=== Aim ===
Pick out every line in the material below that contains the string "spleen", and copy each one in full.

>> Start Given data

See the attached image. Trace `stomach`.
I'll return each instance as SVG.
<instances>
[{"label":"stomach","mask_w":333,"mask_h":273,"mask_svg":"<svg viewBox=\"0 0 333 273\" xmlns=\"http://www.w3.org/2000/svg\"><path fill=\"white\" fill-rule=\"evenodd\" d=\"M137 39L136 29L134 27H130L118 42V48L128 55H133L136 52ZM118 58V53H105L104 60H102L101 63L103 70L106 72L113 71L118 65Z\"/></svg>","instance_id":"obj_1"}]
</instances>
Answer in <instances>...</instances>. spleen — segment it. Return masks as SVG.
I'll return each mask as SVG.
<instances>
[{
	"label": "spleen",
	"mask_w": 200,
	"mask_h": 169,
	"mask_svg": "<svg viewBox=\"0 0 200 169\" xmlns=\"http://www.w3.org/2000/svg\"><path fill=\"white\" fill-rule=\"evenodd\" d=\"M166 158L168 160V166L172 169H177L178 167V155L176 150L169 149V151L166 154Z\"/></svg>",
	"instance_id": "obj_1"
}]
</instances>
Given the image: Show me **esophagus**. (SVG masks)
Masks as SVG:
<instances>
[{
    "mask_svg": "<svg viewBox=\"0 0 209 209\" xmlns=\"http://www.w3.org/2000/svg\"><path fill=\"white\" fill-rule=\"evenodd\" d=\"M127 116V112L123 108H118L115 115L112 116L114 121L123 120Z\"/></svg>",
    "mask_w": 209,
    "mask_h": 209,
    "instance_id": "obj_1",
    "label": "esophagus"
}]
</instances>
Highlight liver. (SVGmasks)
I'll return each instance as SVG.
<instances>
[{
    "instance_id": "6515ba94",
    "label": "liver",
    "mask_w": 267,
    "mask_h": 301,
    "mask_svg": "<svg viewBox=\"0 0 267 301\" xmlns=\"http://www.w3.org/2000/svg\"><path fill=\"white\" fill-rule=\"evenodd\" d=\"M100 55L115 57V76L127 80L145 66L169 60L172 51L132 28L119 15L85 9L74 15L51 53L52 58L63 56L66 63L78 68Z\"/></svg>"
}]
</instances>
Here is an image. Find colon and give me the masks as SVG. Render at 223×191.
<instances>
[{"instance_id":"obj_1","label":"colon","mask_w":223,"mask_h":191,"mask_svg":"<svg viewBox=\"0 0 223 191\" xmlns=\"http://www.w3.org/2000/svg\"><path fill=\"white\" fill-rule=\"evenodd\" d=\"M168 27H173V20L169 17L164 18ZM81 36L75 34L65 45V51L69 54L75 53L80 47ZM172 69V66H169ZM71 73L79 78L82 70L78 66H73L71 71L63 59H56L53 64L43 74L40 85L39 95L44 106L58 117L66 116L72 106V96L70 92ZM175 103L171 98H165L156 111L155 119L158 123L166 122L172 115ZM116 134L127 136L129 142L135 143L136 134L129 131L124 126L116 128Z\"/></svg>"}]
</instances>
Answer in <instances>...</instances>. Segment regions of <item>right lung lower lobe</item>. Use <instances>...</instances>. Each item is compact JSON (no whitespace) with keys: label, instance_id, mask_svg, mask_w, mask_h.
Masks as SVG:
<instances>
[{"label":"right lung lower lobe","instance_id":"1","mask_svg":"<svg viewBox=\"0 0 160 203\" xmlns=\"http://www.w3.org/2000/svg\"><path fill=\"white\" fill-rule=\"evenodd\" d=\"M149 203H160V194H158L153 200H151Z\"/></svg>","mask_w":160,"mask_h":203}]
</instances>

>> End Given data

=== Response to the task ===
Answer in <instances>...</instances>. spleen — segment it. Return masks as SVG.
	"label": "spleen",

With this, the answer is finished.